- **Task statement**
Every line in the entries where "font" is found should be copied.

Records contained in a dataset:
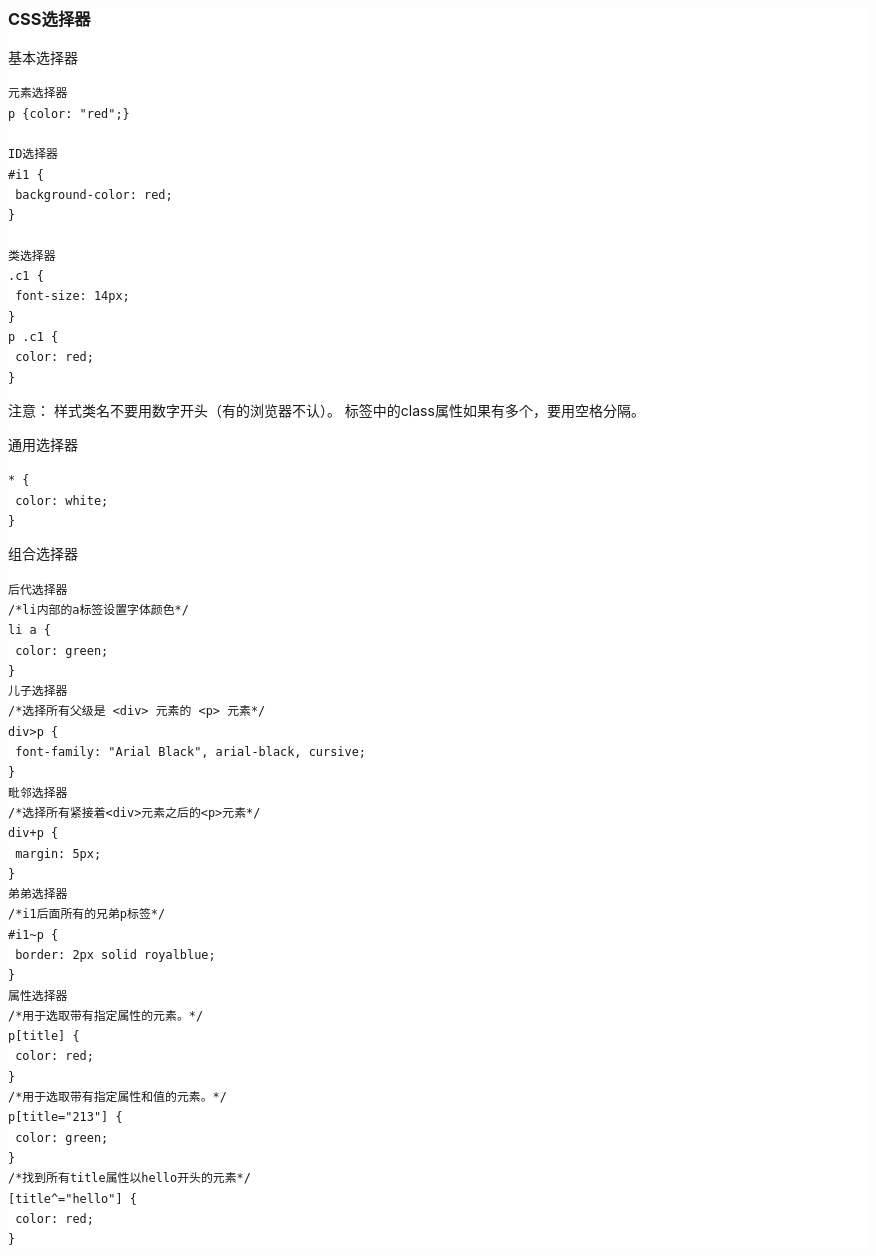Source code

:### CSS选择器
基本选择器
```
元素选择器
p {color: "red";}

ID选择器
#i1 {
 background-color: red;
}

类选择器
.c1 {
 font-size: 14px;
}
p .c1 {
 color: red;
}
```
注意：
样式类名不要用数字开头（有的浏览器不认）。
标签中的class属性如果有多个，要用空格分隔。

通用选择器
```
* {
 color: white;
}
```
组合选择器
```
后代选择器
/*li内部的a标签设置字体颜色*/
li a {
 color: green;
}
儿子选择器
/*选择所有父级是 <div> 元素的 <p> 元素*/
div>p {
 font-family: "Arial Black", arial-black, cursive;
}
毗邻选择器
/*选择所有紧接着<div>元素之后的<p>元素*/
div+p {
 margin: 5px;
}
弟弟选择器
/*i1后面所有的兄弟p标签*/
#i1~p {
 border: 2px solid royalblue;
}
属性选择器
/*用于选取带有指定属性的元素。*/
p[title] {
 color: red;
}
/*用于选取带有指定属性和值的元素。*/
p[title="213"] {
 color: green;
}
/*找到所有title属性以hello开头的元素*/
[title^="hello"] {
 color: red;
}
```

- **Exercise answer**
 font-size: 14px;
 font-family: "Arial Black", arial-black, cursive;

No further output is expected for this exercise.